┌──

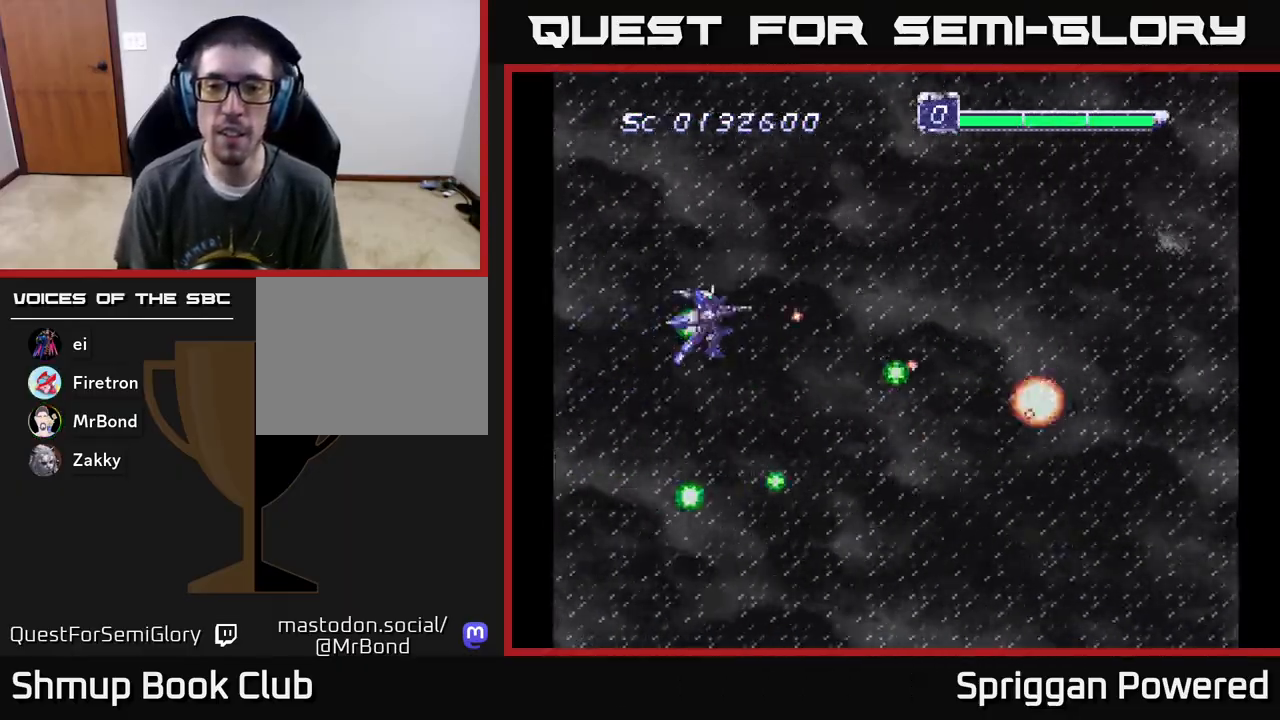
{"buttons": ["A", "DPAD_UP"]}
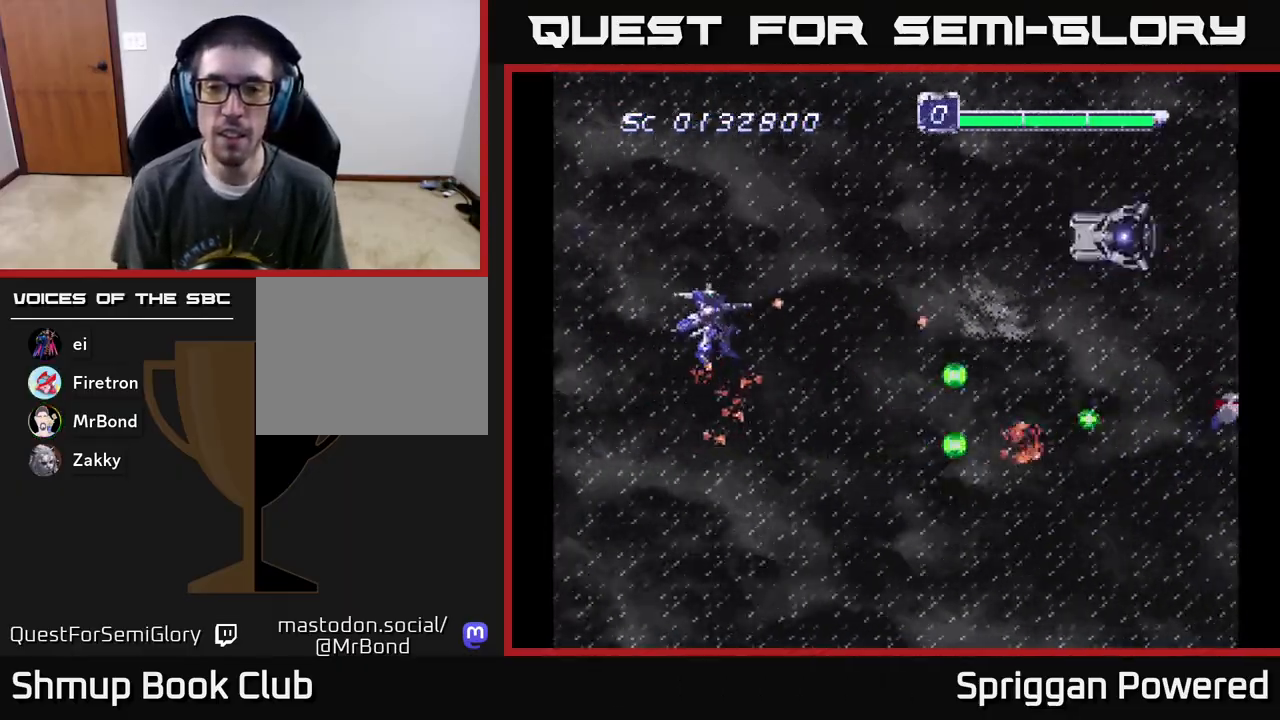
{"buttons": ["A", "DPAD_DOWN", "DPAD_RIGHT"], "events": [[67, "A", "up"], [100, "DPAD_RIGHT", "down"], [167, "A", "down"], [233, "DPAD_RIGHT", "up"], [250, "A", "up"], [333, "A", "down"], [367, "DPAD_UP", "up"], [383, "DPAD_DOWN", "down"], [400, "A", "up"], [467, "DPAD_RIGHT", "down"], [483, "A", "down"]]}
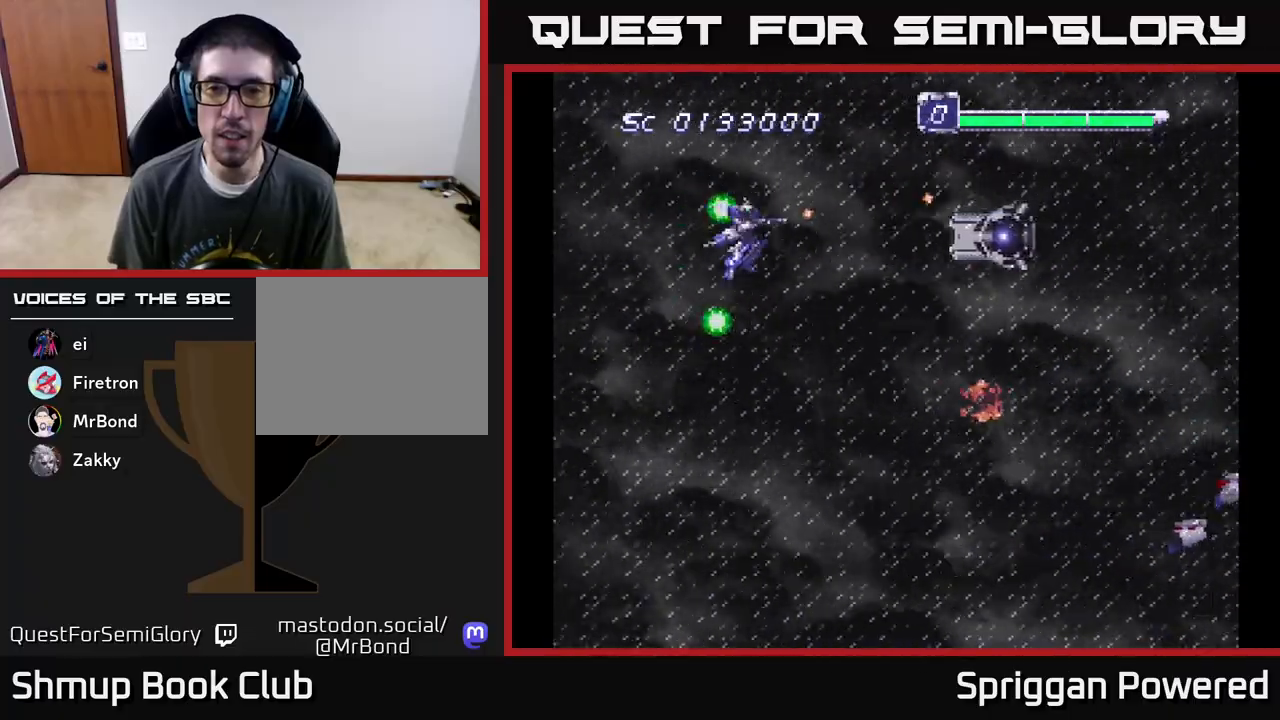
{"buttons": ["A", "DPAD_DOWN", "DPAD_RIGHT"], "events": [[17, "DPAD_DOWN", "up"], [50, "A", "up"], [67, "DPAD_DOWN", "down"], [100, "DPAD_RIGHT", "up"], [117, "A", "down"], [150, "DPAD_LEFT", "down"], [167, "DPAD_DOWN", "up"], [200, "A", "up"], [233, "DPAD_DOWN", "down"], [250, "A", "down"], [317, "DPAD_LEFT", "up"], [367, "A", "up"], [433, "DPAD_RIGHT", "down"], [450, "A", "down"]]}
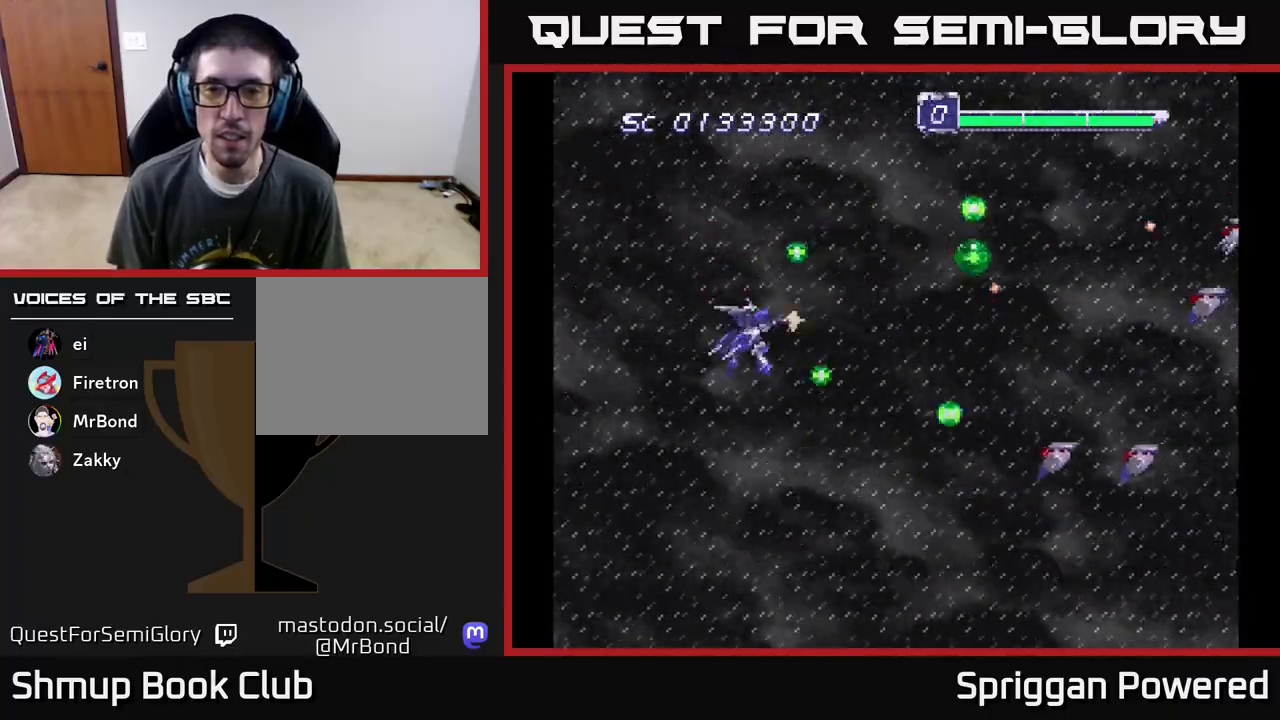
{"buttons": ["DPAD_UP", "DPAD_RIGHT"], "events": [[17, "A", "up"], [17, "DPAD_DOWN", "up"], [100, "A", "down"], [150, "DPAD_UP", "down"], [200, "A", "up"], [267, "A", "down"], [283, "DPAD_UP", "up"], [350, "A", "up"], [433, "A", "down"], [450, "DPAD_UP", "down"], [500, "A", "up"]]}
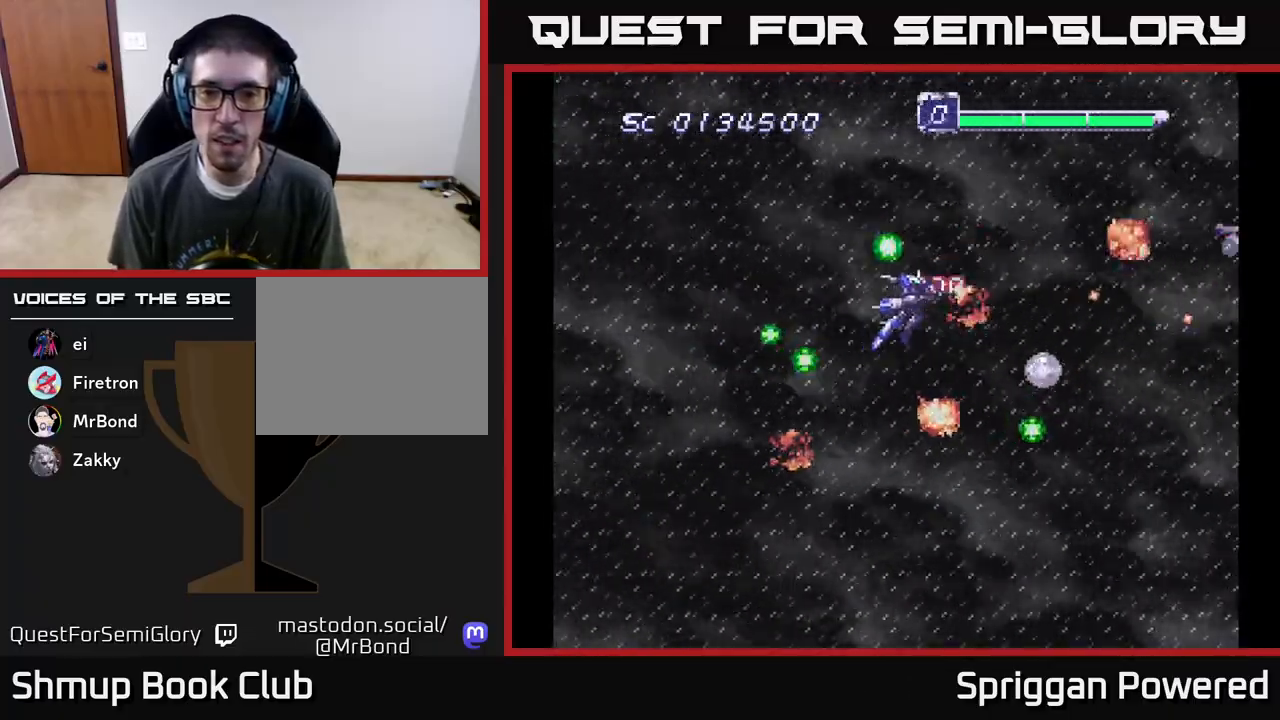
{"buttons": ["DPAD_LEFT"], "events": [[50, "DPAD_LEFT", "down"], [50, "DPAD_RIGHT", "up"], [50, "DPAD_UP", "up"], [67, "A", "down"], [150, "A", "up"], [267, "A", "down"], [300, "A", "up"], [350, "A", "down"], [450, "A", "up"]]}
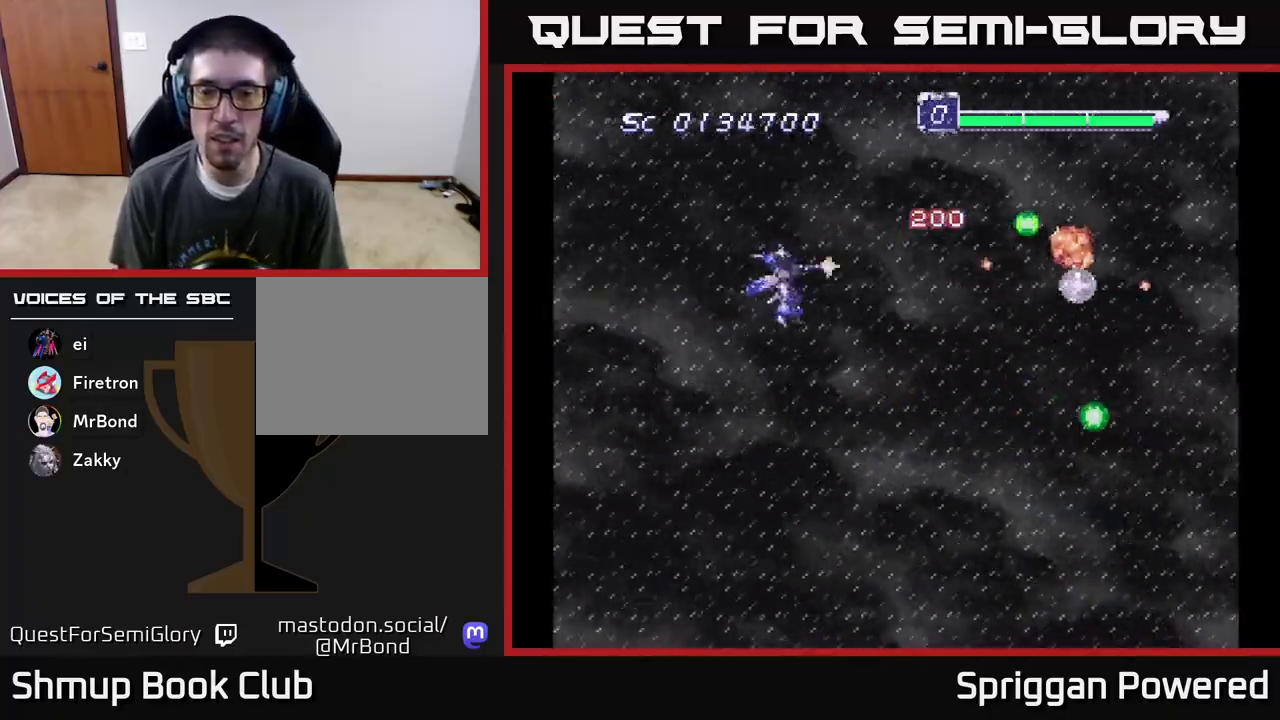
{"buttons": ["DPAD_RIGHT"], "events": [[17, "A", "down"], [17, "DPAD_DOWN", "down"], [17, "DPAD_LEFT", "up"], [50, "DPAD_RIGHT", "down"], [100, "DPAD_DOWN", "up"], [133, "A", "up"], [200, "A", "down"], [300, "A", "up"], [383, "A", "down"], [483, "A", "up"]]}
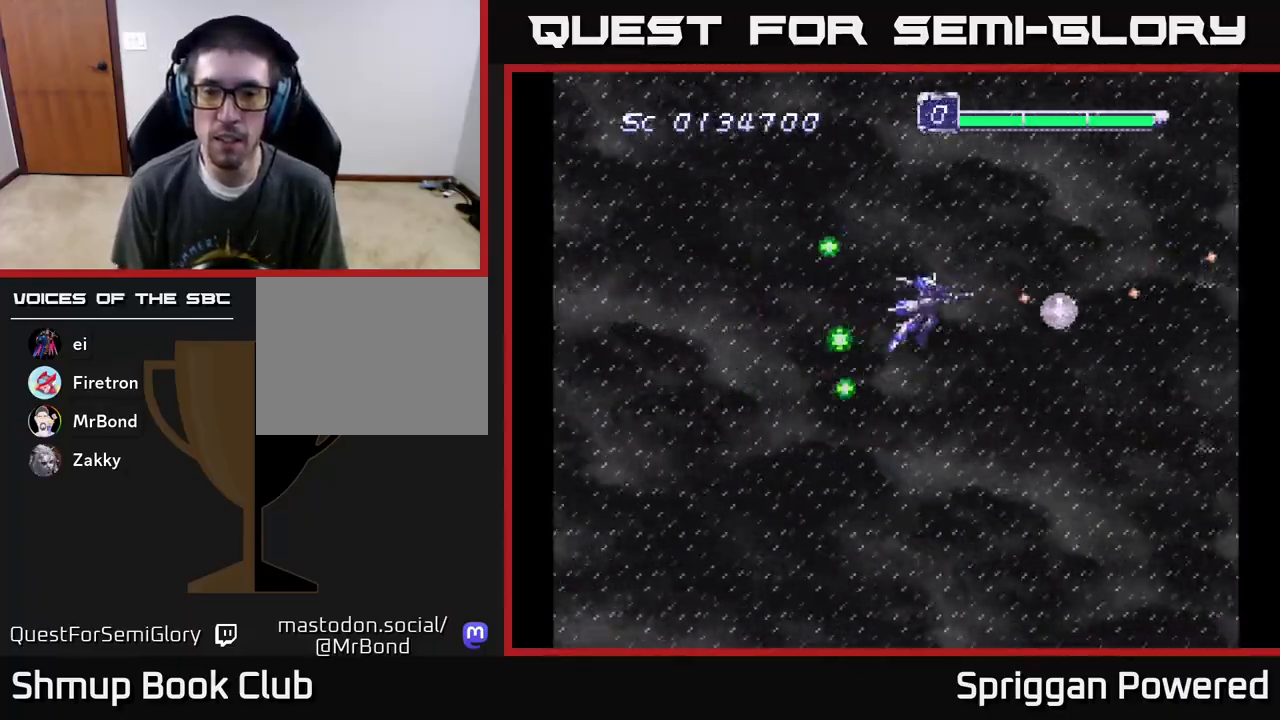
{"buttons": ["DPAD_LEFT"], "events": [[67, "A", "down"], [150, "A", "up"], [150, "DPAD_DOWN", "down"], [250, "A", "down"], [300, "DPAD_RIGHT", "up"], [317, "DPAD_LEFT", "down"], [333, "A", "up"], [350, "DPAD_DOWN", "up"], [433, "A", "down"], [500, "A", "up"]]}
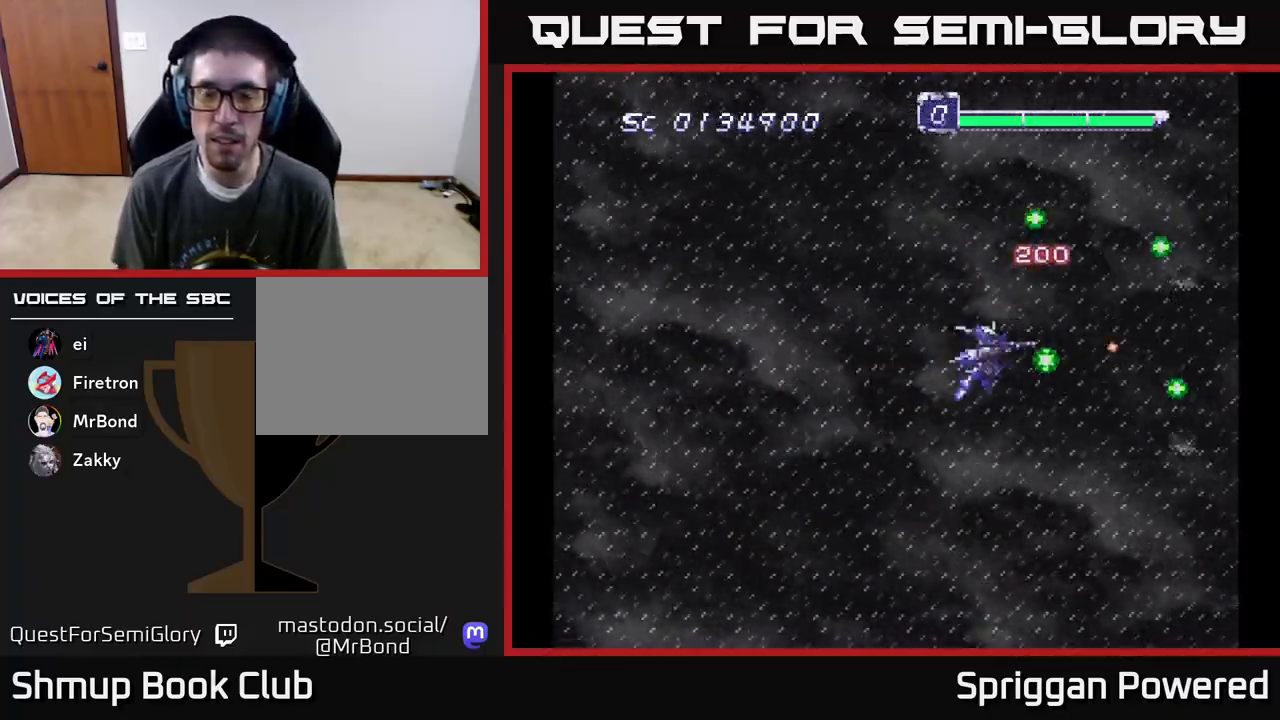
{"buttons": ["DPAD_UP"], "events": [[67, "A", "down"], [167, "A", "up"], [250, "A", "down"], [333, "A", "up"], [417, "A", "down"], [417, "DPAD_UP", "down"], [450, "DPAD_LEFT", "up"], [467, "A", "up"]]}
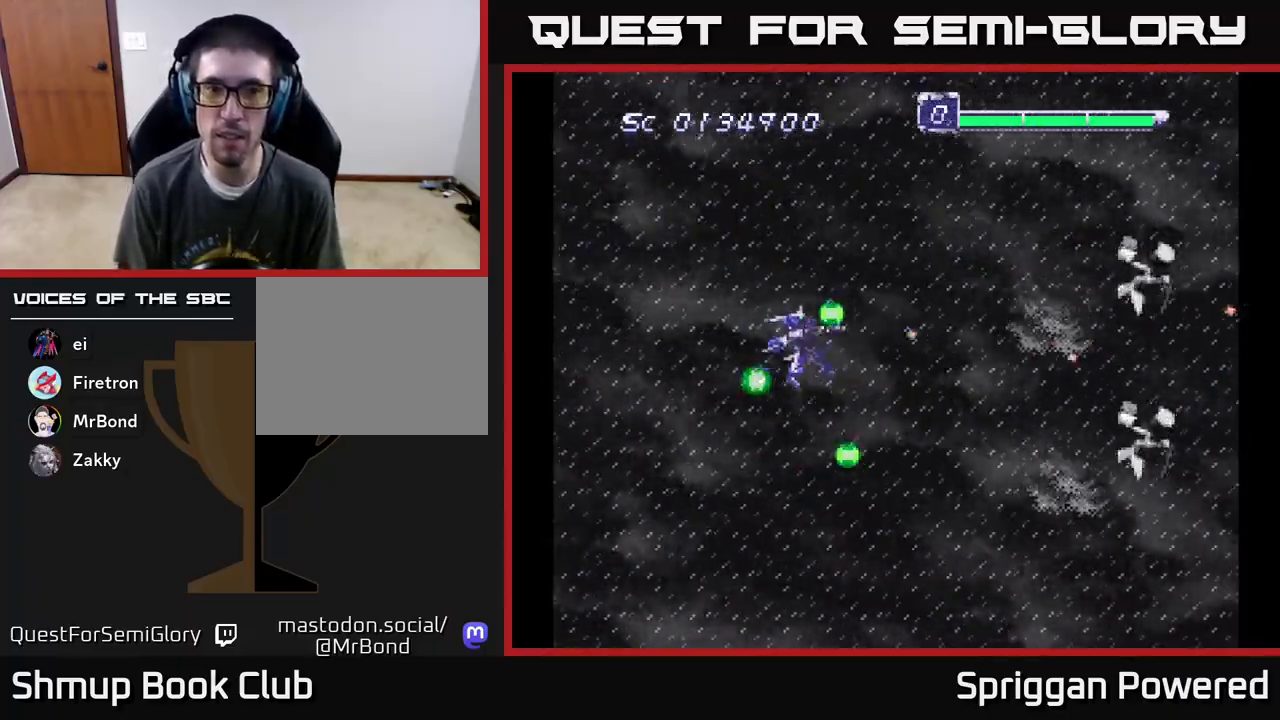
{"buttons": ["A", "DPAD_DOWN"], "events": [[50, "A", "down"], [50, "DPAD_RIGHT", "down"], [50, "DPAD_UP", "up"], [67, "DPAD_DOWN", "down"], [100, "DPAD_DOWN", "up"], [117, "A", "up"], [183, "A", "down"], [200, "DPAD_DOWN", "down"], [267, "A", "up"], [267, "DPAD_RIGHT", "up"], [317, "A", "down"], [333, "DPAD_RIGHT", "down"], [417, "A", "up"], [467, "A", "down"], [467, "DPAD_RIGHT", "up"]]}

└──

**WHAT THIS TASK INVOLVES**
Without any of the pictures, set the entries down again exactly as written.

**RESPONSE**
{"buttons": ["A", "DPAD_UP"]}
{"buttons": ["A", "DPAD_DOWN", "DPAD_RIGHT"], "events": [[67, "A", "up"], [100, "DPAD_RIGHT", "down"], [167, "A", "down"], [233, "DPAD_RIGHT", "up"], [250, "A", "up"], [333, "A", "down"], [367, "DPAD_UP", "up"], [383, "DPAD_DOWN", "down"], [400, "A", "up"], [467, "DPAD_RIGHT", "down"], [483, "A", "down"]]}
{"buttons": ["A", "DPAD_DOWN", "DPAD_RIGHT"], "events": [[17, "DPAD_DOWN", "up"], [50, "A", "up"], [67, "DPAD_DOWN", "down"], [100, "DPAD_RIGHT", "up"], [117, "A", "down"], [150, "DPAD_LEFT", "down"], [167, "DPAD_DOWN", "up"], [200, "A", "up"], [233, "DPAD_DOWN", "down"], [250, "A", "down"], [317, "DPAD_LEFT", "up"], [367, "A", "up"], [433, "DPAD_RIGHT", "down"], [450, "A", "down"]]}
{"buttons": ["DPAD_UP", "DPAD_RIGHT"], "events": [[17, "A", "up"], [17, "DPAD_DOWN", "up"], [100, "A", "down"], [150, "DPAD_UP", "down"], [200, "A", "up"], [267, "A", "down"], [283, "DPAD_UP", "up"], [350, "A", "up"], [433, "A", "down"], [450, "DPAD_UP", "down"], [500, "A", "up"]]}
{"buttons": ["DPAD_LEFT"], "events": [[50, "DPAD_LEFT", "down"], [50, "DPAD_RIGHT", "up"], [50, "DPAD_UP", "up"], [67, "A", "down"], [150, "A", "up"], [267, "A", "down"], [300, "A", "up"], [350, "A", "down"], [450, "A", "up"]]}
{"buttons": ["DPAD_RIGHT"], "events": [[17, "A", "down"], [17, "DPAD_DOWN", "down"], [17, "DPAD_LEFT", "up"], [50, "DPAD_RIGHT", "down"], [100, "DPAD_DOWN", "up"], [133, "A", "up"], [200, "A", "down"], [300, "A", "up"], [383, "A", "down"], [483, "A", "up"]]}
{"buttons": ["DPAD_LEFT"], "events": [[67, "A", "down"], [150, "A", "up"], [150, "DPAD_DOWN", "down"], [250, "A", "down"], [300, "DPAD_RIGHT", "up"], [317, "DPAD_LEFT", "down"], [333, "A", "up"], [350, "DPAD_DOWN", "up"], [433, "A", "down"], [500, "A", "up"]]}
{"buttons": ["DPAD_UP"], "events": [[67, "A", "down"], [167, "A", "up"], [250, "A", "down"], [333, "A", "up"], [417, "A", "down"], [417, "DPAD_UP", "down"], [450, "DPAD_LEFT", "up"], [467, "A", "up"]]}
{"buttons": ["A", "DPAD_DOWN"], "events": [[50, "A", "down"], [50, "DPAD_RIGHT", "down"], [50, "DPAD_UP", "up"], [67, "DPAD_DOWN", "down"], [100, "DPAD_DOWN", "up"], [117, "A", "up"], [183, "A", "down"], [200, "DPAD_DOWN", "down"], [267, "A", "up"], [267, "DPAD_RIGHT", "up"], [317, "A", "down"], [333, "DPAD_RIGHT", "down"], [417, "A", "up"], [467, "A", "down"], [467, "DPAD_RIGHT", "up"]]}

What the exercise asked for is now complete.